Items taken from a data source

================

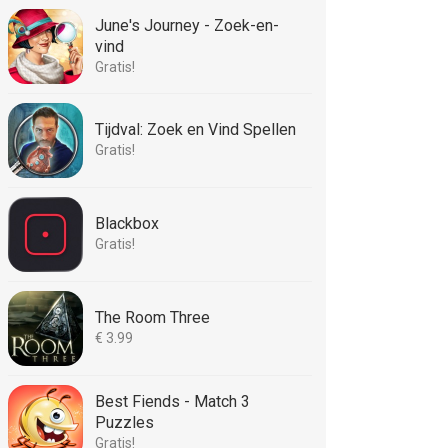
June's Journey - Zoek-en-
vind
Gratis!
Tijdval: Zoek en Vind Spellen
Gratis!
Blackbox
Gratis!
The Room Three
€ 3.99
Best Fiends - Match 3
Puzzles
Gratis!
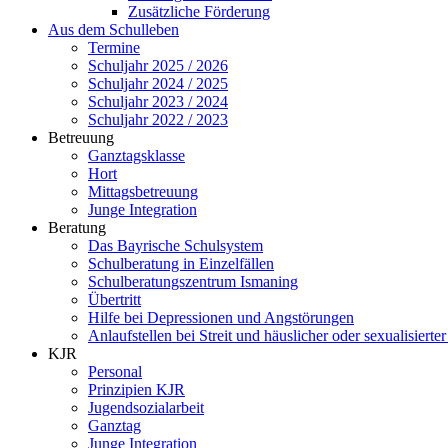
Zusätzliche Förderung
Aus dem Schulleben
Termine
Schuljahr 2025 / 2026
Schuljahr 2024 / 2025
Schuljahr 2023 / 2024
Schuljahr 2022 / 2023
Betreuung
Ganztagsklasse
Hort
Mittagsbetreuung
Junge Integration
Beratung
Das Bayrische Schulsystem
Schulberatung in Einzelfällen
Schulberatungszentrum Ismaning
Übertritt
Hilfe bei Depressionen und Angstörungen
Anlaufstellen bei Streit und häuslicher oder sexualisierte
KJR
Personal
Prinzipien KJR
Jugendsozialarbeit
Ganztag
Junge Integration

================

Give back all of the lines above unchanged, leaving out the pictures.

June's Journey - Zoek-en-
vind
Gratis!
Tijdval: Zoek en Vind Spellen
Gratis!
Blackbox
Gratis!
The Room Three
€ 3.99
Best Fiends - Match 3
Puzzles
Gratis!
Zusätzliche Förderung
Aus dem Schulleben
Termine
Schuljahr 2025 / 2026
Schuljahr 2024 / 2025
Schuljahr 2023 / 2024
Schuljahr 2022 / 2023
Betreuung
Ganztagsklasse
Hort
Mittagsbetreuung
Junge Integration
Beratung
Das Bayrische Schulsystem
Schulberatung in Einzelfällen
Schulberatungszentrum Ismaning
Übertritt
Hilfe bei Depressionen und Angstörungen
Anlaufstellen bei Streit und häuslicher oder sexualisierte
KJR
Personal
Prinzipien KJR
Jugendsozialarbeit
Ganztag
Junge Integration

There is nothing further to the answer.